In Madrid, it took me about two hours of chain smoking to leave the airport. I rode the metro, a monumental achievement, and disembarked into the center of the Plaza del Sol, an immense expanse of stone in the middle of the city. It was morning, maybe nine or ten, and throngs of people were criss crossing the pavement around me. The sky was a brilliant blue (every blue sky a reminder of that one Tuesday blue sky; that knowledge never leaves us, does it?) and the sun both warm and sharp. The buildings were white stone and grey stone, and intricately carved. I stood and it felt as if sky and stone were rushing through my legs and arms to meet in a long denied embrace. I was humming with it. I was exultant. I am in Madrid. I am in Madrid. I am in Madrid. The fact of it, that I had lifted my body out of New York and landed it there, in that city, in Madrid, in Spain, it was a miracle to me, and absolute proof that anything was possible. In my life, it was all possible. I am going to be ok. This is going to be ok. Life is going to work. It is still the moment I return to when the currents return to tug at me. Whatever else happens, that day happened.
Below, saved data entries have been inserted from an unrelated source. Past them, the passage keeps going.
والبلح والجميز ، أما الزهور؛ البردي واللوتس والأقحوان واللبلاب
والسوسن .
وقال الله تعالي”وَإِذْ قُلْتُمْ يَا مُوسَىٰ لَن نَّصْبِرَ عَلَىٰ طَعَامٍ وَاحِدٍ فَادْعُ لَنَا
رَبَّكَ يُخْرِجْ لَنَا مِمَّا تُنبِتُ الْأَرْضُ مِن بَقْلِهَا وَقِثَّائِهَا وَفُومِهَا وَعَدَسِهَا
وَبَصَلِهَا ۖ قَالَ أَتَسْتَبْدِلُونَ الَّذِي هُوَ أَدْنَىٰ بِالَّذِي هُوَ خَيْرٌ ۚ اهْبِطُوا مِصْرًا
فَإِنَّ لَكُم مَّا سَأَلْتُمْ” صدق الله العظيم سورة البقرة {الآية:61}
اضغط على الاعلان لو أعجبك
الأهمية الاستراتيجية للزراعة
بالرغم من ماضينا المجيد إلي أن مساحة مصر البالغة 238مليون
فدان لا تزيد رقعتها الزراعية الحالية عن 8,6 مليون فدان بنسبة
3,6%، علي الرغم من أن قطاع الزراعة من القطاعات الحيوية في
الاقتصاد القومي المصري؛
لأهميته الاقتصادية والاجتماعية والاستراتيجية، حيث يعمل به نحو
I am at the close of a two night solo vacation all the way across the river into Manhattan. I’ve spent two days and two nights eating alone and walking alone and reading and writing and sleeping. It was a much shorter trip than that first voyage across the Atlantic, but it was still hard for me to get myself here. I thought of a million reasons I shouldn’t go, shouldn’t spend the money, and on and on. But I did. And when I checked into my room alone and thew my bag on the bed? Total bliss.

A last chance? A first? I’ll let you know in a decade.